Selected extract
__________
Netflix button on remote

[content-module:CompanyOverview|NASDAQ: NFLX]

After cracking the $1,000 mark for the first time in February 2024, Netflix Inc. (NASDAQ: NFLX) stock dropped 18% before coming back 13% and trading at $976.72 as of the market close on March 27, 2025. That has the stock finding support near its 50-day simple moving average (SMA) as it sets up for what could be a significant rally.

In the last three years, Netflix has undertaken several initiatives that have changed its business. The first was the addition of an ad-supported “entry” tier. The other was a crackdown on password sharing. The history lesson is important because, in early 2022, NFLX stock was down 74% from its then-all-time high of around $680.

While the idea of buying the dip seems obvious in hindsight, it wasn’t that way back then. Consumers began to feel streaming fatigue, and the need to deliver original content created financial pressure.
__________
Information provided
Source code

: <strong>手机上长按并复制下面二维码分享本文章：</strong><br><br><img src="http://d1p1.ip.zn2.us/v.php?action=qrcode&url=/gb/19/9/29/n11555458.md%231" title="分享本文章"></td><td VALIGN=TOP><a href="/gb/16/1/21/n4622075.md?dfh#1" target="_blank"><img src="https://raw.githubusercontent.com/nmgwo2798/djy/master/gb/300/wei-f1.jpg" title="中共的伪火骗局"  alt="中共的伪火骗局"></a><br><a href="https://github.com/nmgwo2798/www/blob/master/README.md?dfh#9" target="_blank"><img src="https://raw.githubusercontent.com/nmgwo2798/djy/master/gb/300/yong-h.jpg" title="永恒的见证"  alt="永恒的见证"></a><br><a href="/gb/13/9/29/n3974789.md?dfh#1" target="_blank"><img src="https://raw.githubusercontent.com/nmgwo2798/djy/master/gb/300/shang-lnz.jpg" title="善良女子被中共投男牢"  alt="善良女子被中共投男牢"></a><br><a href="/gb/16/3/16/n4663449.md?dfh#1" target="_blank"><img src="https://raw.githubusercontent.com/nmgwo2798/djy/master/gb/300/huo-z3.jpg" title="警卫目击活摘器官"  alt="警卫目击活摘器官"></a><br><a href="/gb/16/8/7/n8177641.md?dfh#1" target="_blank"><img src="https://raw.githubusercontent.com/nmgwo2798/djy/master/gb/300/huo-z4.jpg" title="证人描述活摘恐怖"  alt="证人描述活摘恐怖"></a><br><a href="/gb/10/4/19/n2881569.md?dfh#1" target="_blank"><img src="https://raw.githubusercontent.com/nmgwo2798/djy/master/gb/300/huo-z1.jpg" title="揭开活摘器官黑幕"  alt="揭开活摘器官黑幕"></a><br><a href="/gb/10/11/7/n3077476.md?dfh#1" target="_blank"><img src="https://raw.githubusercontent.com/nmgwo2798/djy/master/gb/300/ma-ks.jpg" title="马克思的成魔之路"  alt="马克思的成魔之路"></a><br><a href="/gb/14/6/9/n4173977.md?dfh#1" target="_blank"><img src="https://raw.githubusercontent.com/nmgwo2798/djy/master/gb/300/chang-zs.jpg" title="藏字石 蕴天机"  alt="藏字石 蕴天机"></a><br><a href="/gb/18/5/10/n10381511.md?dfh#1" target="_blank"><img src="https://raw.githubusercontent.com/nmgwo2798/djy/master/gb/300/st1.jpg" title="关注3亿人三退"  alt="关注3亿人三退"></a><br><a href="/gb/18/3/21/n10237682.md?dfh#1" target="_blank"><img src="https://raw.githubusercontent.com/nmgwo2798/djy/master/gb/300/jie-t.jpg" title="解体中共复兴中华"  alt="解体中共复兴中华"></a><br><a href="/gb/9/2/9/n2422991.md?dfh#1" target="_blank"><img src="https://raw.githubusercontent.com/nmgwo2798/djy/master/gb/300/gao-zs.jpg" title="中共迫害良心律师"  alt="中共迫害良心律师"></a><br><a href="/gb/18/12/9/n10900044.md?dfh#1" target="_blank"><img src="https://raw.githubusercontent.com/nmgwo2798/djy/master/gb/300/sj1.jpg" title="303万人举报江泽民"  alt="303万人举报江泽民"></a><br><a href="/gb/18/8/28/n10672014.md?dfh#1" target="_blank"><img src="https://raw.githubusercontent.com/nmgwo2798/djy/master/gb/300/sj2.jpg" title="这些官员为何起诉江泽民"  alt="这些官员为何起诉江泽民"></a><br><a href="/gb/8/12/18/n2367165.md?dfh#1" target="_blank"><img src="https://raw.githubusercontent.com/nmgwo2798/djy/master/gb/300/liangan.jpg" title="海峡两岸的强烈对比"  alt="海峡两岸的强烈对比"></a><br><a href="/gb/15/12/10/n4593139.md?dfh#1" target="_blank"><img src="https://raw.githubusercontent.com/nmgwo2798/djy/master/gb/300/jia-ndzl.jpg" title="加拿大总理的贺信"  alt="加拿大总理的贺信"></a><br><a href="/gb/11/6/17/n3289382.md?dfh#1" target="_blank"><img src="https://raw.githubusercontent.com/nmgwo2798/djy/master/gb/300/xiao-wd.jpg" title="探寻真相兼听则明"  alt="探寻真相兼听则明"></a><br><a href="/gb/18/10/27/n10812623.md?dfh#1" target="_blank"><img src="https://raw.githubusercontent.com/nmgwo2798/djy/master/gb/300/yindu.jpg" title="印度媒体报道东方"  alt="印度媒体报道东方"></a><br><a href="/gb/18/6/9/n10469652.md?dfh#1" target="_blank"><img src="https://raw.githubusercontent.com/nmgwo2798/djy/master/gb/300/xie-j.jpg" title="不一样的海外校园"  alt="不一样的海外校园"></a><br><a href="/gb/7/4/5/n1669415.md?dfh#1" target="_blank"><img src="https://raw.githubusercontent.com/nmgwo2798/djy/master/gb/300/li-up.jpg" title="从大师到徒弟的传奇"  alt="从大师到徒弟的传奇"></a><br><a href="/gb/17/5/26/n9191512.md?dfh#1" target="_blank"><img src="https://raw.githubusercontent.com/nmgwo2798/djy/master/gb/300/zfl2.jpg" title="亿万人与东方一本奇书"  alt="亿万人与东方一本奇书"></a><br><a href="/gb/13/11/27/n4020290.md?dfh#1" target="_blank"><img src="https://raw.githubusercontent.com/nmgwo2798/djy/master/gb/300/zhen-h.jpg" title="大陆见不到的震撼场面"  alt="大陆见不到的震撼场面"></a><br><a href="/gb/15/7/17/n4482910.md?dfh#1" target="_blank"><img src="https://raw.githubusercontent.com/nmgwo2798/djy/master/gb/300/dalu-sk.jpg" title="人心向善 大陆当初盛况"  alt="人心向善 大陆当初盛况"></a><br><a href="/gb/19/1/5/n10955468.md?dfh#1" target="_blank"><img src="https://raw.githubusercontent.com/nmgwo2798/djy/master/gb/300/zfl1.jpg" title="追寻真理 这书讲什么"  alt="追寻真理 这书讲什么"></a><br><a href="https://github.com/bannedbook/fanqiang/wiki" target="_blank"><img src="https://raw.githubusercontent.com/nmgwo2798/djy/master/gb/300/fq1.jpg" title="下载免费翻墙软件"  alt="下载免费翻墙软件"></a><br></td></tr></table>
__________
What to do
Can you carry the Netflix stock article forward from its final sentence? The data stands apart from the Netflix article.

Response to the task
Needless to say, it’s been a happy ending for Netflix shareholders. And since hitting a new all-time high in May 2024, NFLX stock hasn’t looked back. It’s outperforming consumer discretionary stocks as measured by the iShares U.S. Consumer Discretionary ETF (NYSEARCA: IYC) which is down 5.8% year-to-date. Here’s why more gains could be ahead.

Why Inflation-Weary Consumers Are Still Choosing Netflix

FBN Securities analyst Matthew Thornton believes that consumers may be feeling the pinch of inflation, but they won’t be canceling their Netflix subscription. The analyst believes Netflix is “well-suited to weather” the current economic challenges.

It’s obvious at this point that low- to middle-income consumers are cutting back on discretionary spending. Numerous surveys show that consumers lack confidence in their financial outlook. That makes Netflix a great entertainment value even as consumers may get more discerning about their streaming options. To support this belief, Thornton says the firm forecasts that Netflix will see its share of consumer TV spending increase from 13% in 2024 to 22% in 2034.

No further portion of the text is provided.